Objective:
Please reproduce every line of the records below without changing anything.
** START Data listing **
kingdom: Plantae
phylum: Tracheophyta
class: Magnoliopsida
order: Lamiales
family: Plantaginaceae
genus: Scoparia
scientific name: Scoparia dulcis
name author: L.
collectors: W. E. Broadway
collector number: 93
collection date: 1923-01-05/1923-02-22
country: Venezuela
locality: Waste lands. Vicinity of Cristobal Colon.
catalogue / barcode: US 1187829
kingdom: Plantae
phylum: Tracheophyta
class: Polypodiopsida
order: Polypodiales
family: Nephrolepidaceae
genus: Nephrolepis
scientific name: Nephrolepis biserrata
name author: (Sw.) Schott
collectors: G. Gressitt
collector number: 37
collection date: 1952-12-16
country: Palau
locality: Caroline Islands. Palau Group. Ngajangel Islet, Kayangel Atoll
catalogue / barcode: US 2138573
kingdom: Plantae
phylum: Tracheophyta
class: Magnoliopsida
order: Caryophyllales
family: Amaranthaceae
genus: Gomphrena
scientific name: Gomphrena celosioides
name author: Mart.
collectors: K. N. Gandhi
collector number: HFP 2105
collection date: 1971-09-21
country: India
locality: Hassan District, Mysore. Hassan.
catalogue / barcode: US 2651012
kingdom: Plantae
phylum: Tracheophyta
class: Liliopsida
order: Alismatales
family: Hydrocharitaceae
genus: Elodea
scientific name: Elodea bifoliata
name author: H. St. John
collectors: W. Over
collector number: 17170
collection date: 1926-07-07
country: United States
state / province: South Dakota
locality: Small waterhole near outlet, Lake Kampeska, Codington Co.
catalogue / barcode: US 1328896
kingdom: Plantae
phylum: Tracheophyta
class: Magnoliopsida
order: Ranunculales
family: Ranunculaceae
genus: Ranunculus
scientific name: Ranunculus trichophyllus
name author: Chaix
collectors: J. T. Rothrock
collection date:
** END Data listing **
Reply:
kingdom: Plantae
phylum: Tracheophyta
class: Magnoliopsida
order: Lamiales
family: Plantaginaceae
genus: Scoparia
scientific name: Scoparia dulcis
name author: L.
collectors: W. E. Broadway
collector number: 93
collection date: 1923-01-05/1923-02-22
country: Venezuela
locality: Waste lands. Vicinity of Cristobal Colon.
catalogue / barcode: US 1187829
kingdom: Plantae
phylum: Tracheophyta
class: Polypodiopsida
order: Polypodiales
family: Nephrolepidaceae
genus: Nephrolepis
scientific name: Nephrolepis biserrata
name author: (Sw.) Schott
collectors: G. Gressitt
collector number: 37
collection date: 1952-12-16
country: Palau
locality: Caroline Islands. Palau Group. Ngajangel Islet, Kayangel Atoll
catalogue / barcode: US 2138573
kingdom: Plantae
phylum: Tracheophyta
class: Magnoliopsida
order: Caryophyllales
family: Amaranthaceae
genus: Gomphrena
scientific name: Gomphrena celosioides
name author: Mart.
collectors: K. N. Gandhi
collector number: HFP 2105
collection date: 1971-09-21
country: India
locality: Hassan District, Mysore. Hassan.
catalogue / barcode: US 2651012
kingdom: Plantae
phylum: Tracheophyta
class: Liliopsida
order: Alismatales
family: Hydrocharitaceae
genus: Elodea
scientific name: Elodea bifoliata
name author: H. St. John
collectors: W. Over
collector number: 17170
collection date: 1926-07-07
country: United States
state / province: South Dakota
locality: Small waterhole near outlet, Lake Kampeska, Codington Co.
catalogue / barcode: US 1328896
kingdom: Plantae
phylum: Tracheophyta
class: Magnoliopsida
order: Ranunculales
family: Ranunculaceae
genus: Ranunculus
scientific name: Ranunculus trichophyllus
name author: Chaix
collectors: J. T. Rothrock
collection date:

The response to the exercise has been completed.